In 2005, Abdallah Salih al-Ajmi was repatriated from Guantanamo and transferred to Kuwaiti custody. On March 25, 2008 he committed a successful suicide attack in Mosul and was later acquitted of terrorism charges.
In Russia we have other cases. In December 2001, Airat Vakhitov and Rustam Akhmayarov were captured in Afghanistan and released from Guantanamo in 2004. he was then arrested by the Russian authorities in Moscow on the 27th of August, 2005, for preparing a series of attacks in Russia. As the authorities sustain, Vakhitov was using a local human rights group as a cover for his activities. How strange to use a human rights group as coverage while planning your attacks and how to kill people. Couldn’t he find something else for backup, like a campaign for saving the whales? Anyhow, they were both released on the 2nd of September 2005 and no charges were pressed.
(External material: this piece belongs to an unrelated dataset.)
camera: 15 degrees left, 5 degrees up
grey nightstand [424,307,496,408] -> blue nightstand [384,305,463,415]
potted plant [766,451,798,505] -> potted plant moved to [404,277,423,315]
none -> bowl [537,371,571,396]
Peter Bergen, a national security expert and CNN analyst said that some of the released detainees that are suspected of having returned to terrorism are doubted of their harmless identity after they publically made anti-american statements, but that’s not that surprising considering their captivity period in an US prison camp.
Shut down
Guantanamo Bay hosted its first twenty captives on January 11, 2002. It is located in Cuba and it used to be an ordinary jail. Since the war in Afghanistan began (October 7, 2001), the jail turned into a detainment facility of the United States, being operated by Joint Task Force Guantanamo of the United States government, and 775 detainees have been brought there. Of these, the military has released 180 and transferred 76 to custody of other countries.
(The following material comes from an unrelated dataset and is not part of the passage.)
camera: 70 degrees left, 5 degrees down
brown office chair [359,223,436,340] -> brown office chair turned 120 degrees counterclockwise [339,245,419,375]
On January,2009,President Barack Obama was announced to have signed an order to suspend the proceedings of the Guantanamo Bay for 120 days and therefore the detention facility would be shut down within the year. Strangely, on July 2010, 176 still remain at Guantanamo.
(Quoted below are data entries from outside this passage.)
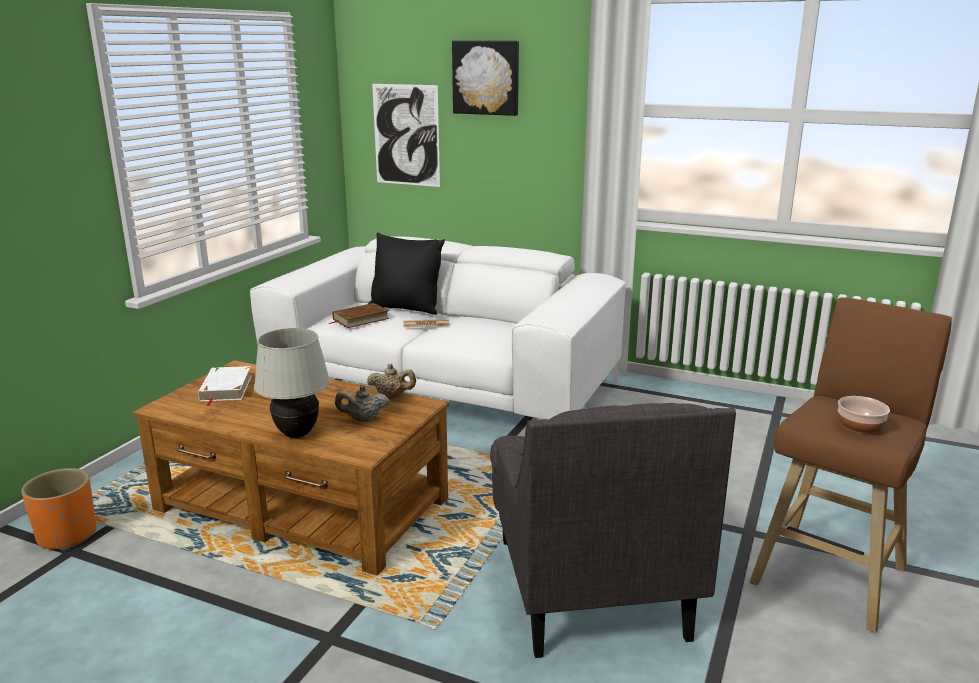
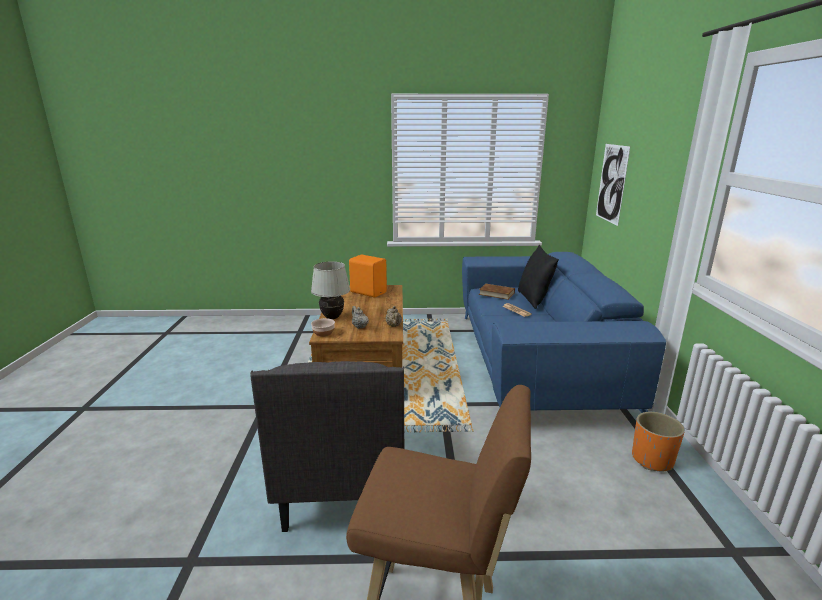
camera: 65 degrees right, 0 degrees up
orange planter [21,468,96,551] -> orange planter moved to [632,412,685,471]
white book [198,366,252,406] -> orange speaker [349,255,387,298]
white sofa [250,236,626,419] -> blue sofa [462,252,666,413]
picture [452,41,519,116] -> none
grey armchair [490,403,736,658] -> grey armchair turned 60 degrees counterclockwise [250,361,404,532]
bowl [838,396,890,434] -> bowl moved to [311,318,335,337]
Anyhow, bounties of „millions of dollars” appeared along with these worldwide scandals. It’s sad to see that others make money while accusing innocent people (of course, only some of the detainees were guilty of their charges) and it’s even more sad to find out what Guantanamo Bay meant to them, all their sufferings in their orange clothes, all their nightmares form there.
Guantanamo Bay and its detainees also influenced the movie industry but also the writing industry. If you are interested, look up for The Road to Guantanamo, 2006, or Murat Kurnaz’s memoir, Five Years of My Life: An Innocent Man in Guantanamo.